START Records for the task

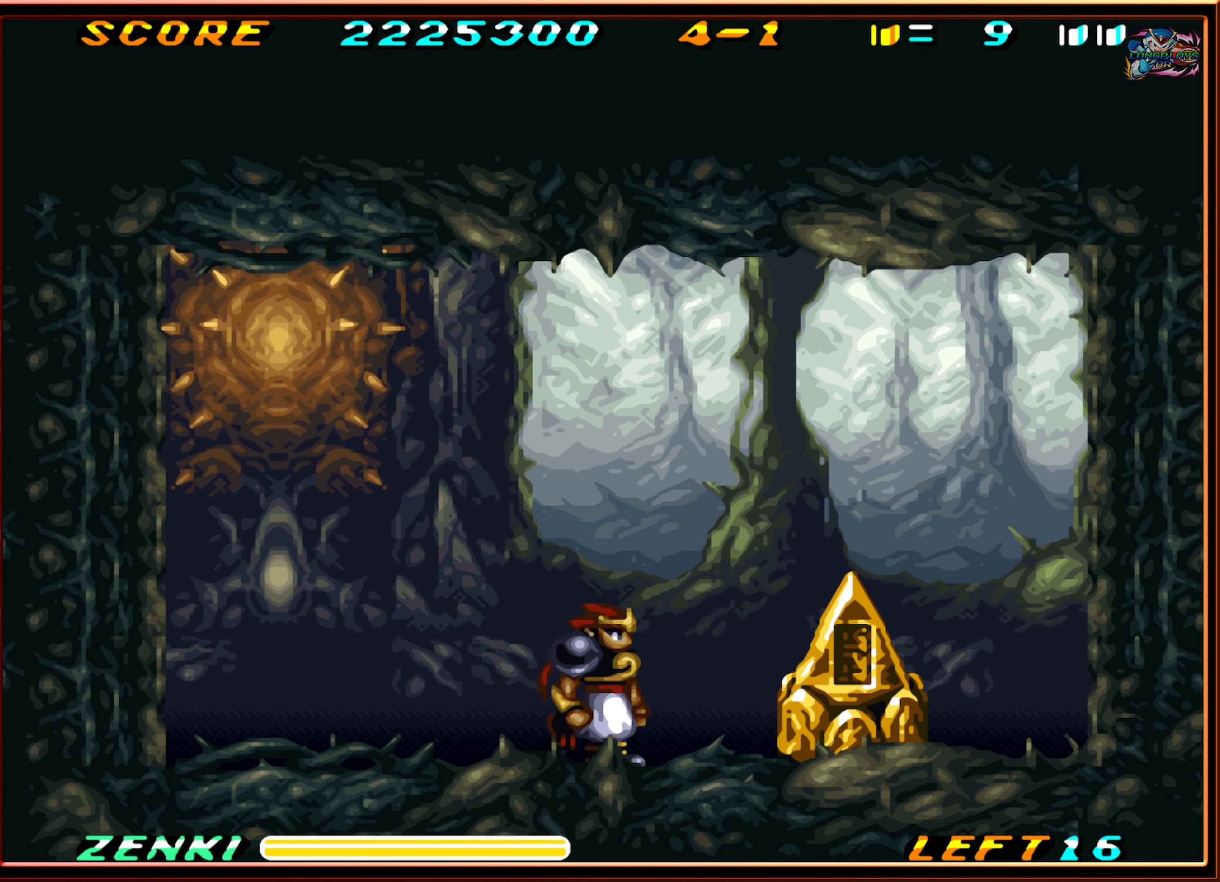
{"buttons": [], "events": [[283, "Y", "down"], [300, "DPAD_RIGHT", "up"], [350, "Y", "up"], [433, "Y", "down"], [500, "Y", "up"]]}
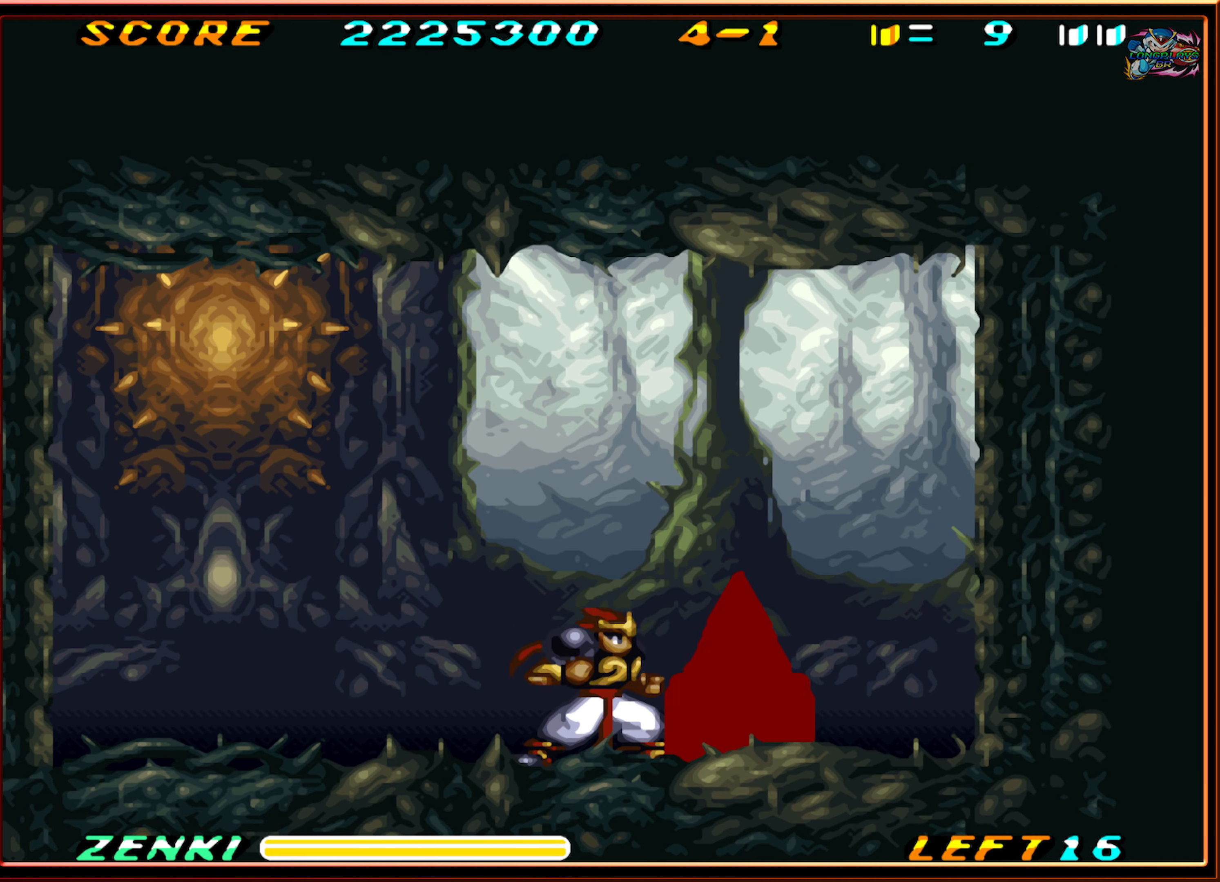
{"buttons": [], "events": [[66, "Y", "down"], [150, "Y", "up"], [216, "Y", "down"], [266, "Y", "up"], [400, "Y", "down"], [433, "Y", "up"]]}
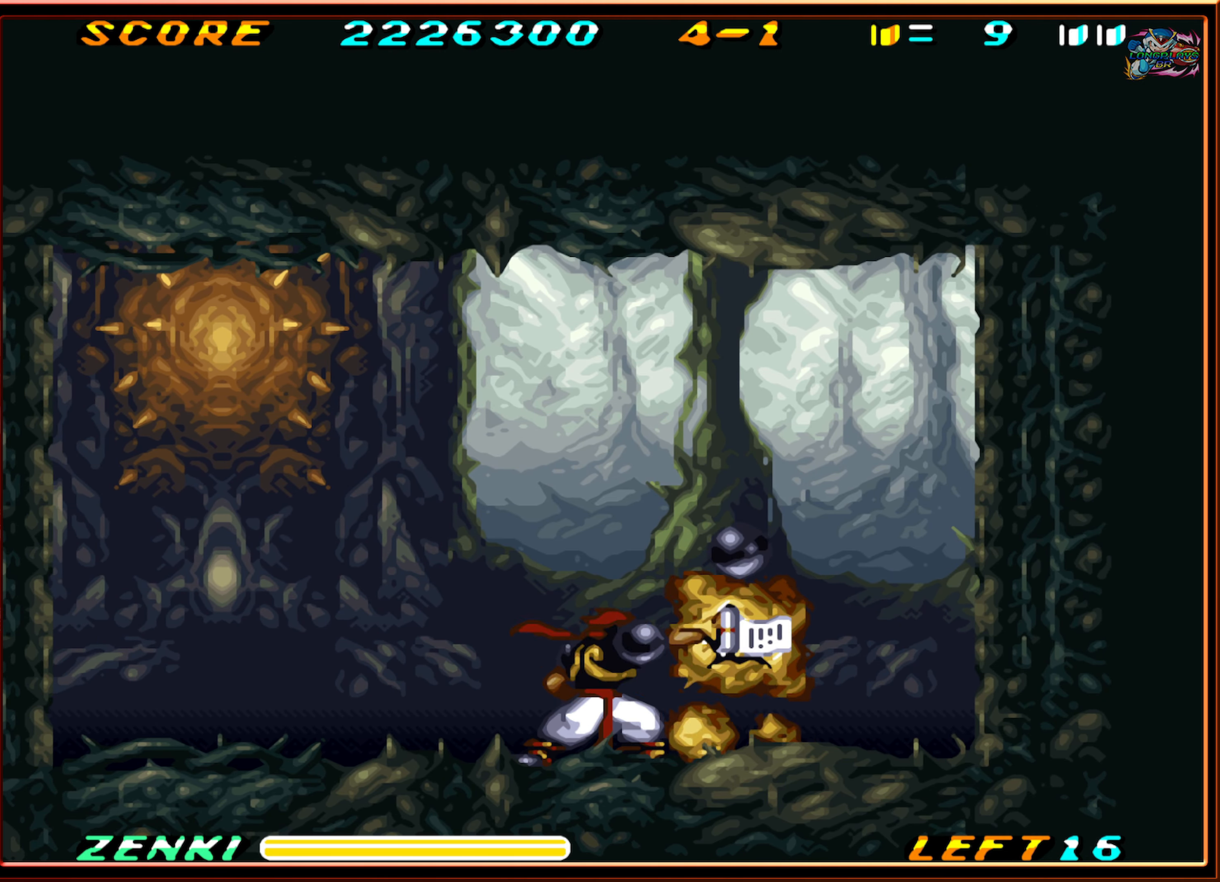
{"buttons": [], "events": []}
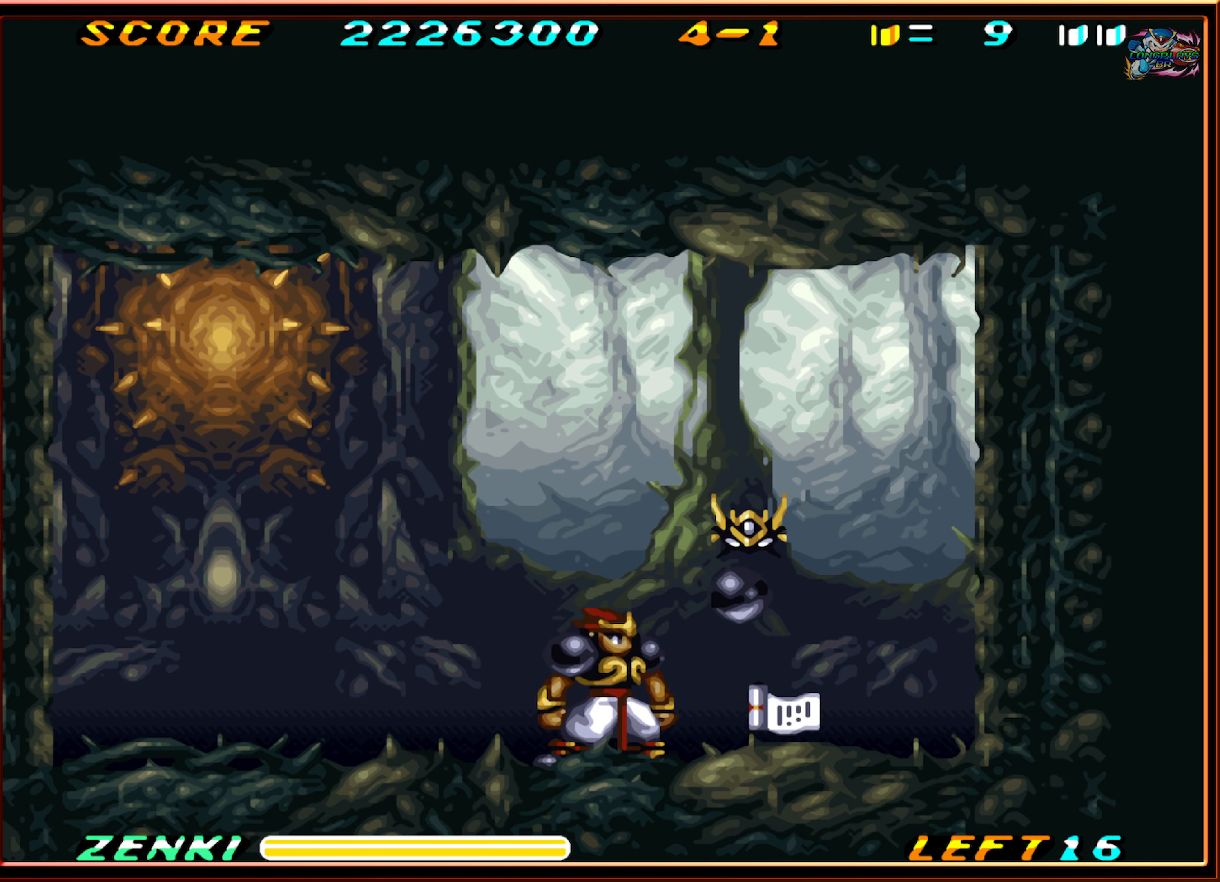
{"buttons": ["DPAD_DOWN"], "events": [[150, "DPAD_RIGHT", "down"], [466, "DPAD_DOWN", "down"], [466, "DPAD_RIGHT", "up"]]}
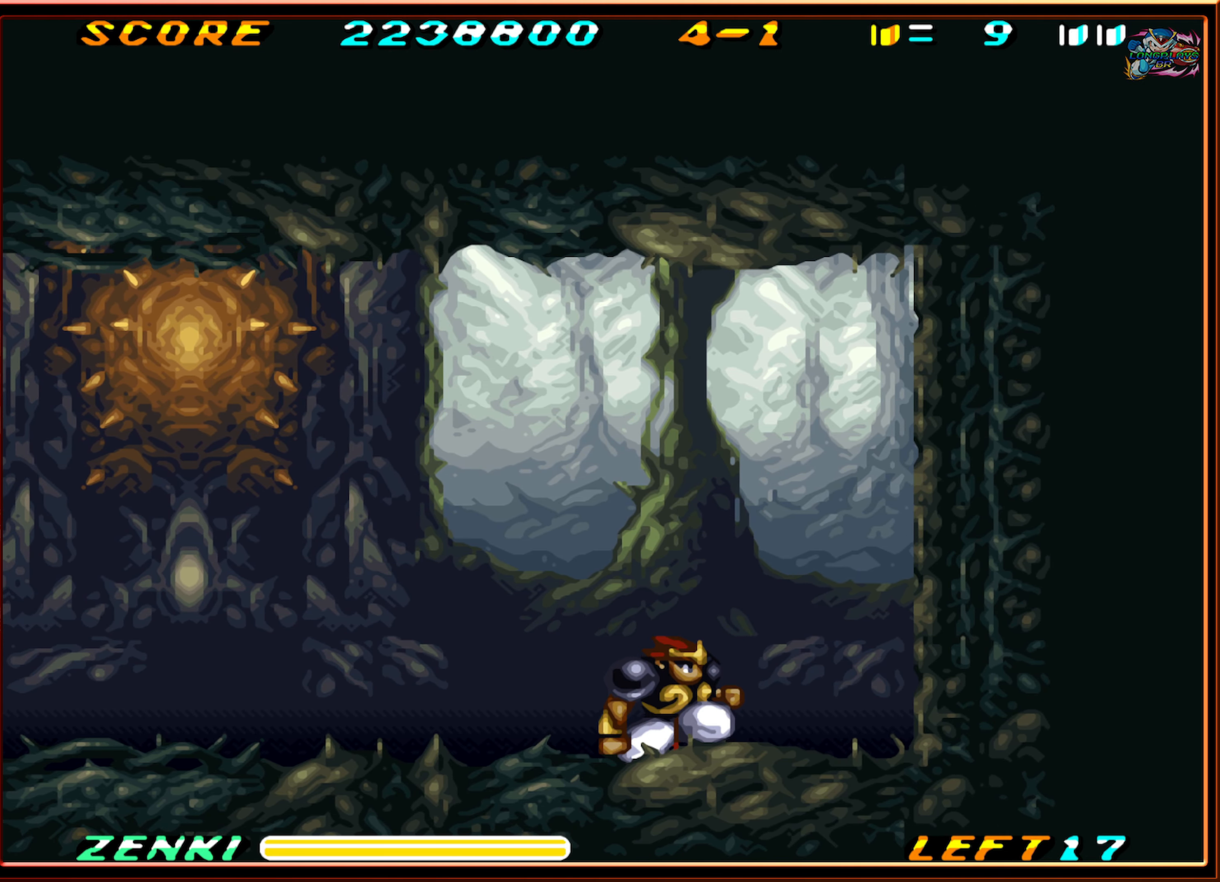
{"buttons": ["DPAD_RIGHT"], "events": [[150, "DPAD_DOWN", "up"], [250, "DPAD_RIGHT", "down"]]}
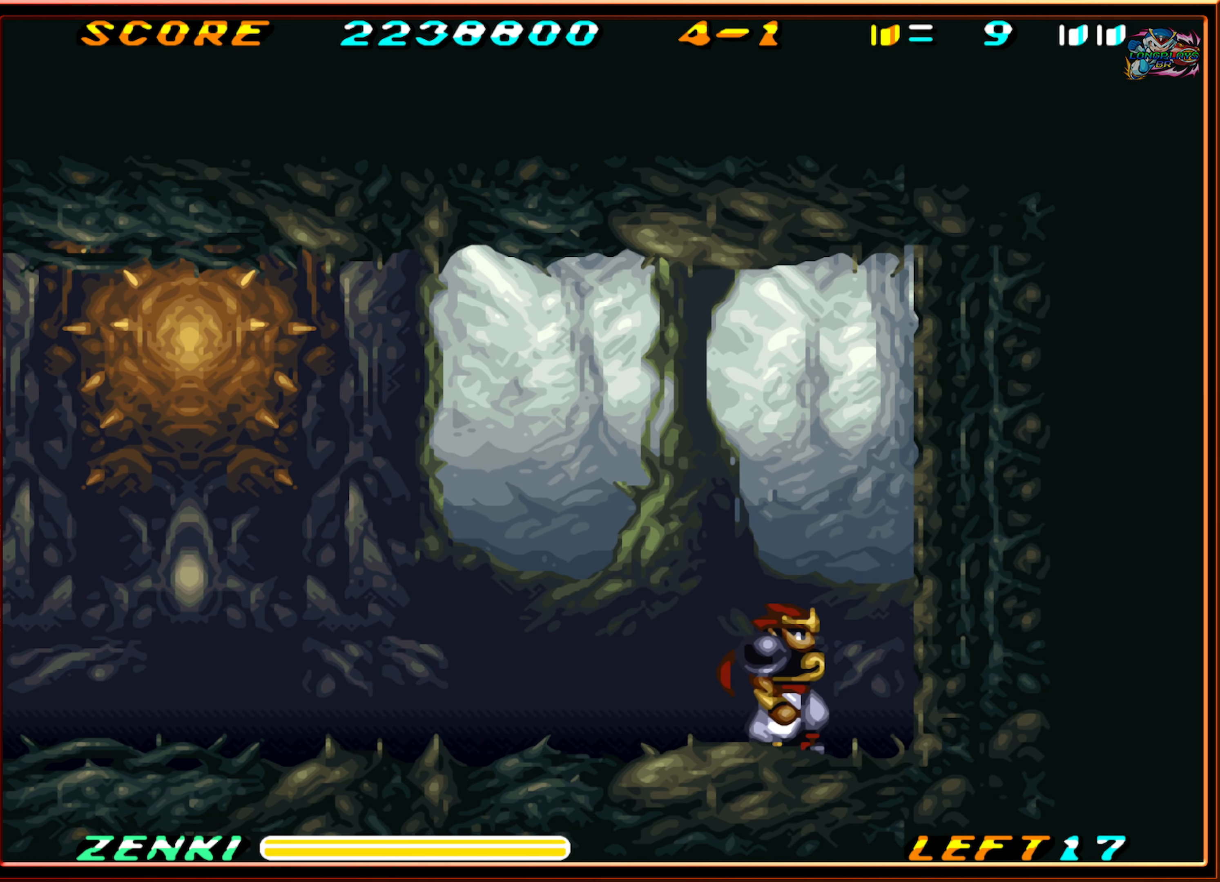
{"buttons": ["Y", "DPAD_RIGHT"], "events": [[316, "Y", "down"], [383, "Y", "up"], [466, "Y", "down"]]}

END Records for the task

## Task item
The word "down" is the filter: copy every line of the listing above that contains it.

## Solution for this problem
{"buttons": [], "events": [[283, "Y", "down"], [300, "DPAD_RIGHT", "up"], [350, "Y", "up"], [433, "Y", "down"], [500, "Y", "up"]]}
{"buttons": [], "events": [[66, "Y", "down"], [150, "Y", "up"], [216, "Y", "down"], [266, "Y", "up"], [400, "Y", "down"], [433, "Y", "up"]]}
{"buttons": ["DPAD_DOWN"], "events": [[150, "DPAD_RIGHT", "down"], [466, "DPAD_DOWN", "down"], [466, "DPAD_RIGHT", "up"]]}
{"buttons": ["DPAD_RIGHT"], "events": [[150, "DPAD_DOWN", "up"], [250, "DPAD_RIGHT", "down"]]}
{"buttons": ["Y", "DPAD_RIGHT"], "events": [[316, "Y", "down"], [383, "Y", "up"], [466, "Y", "down"]]}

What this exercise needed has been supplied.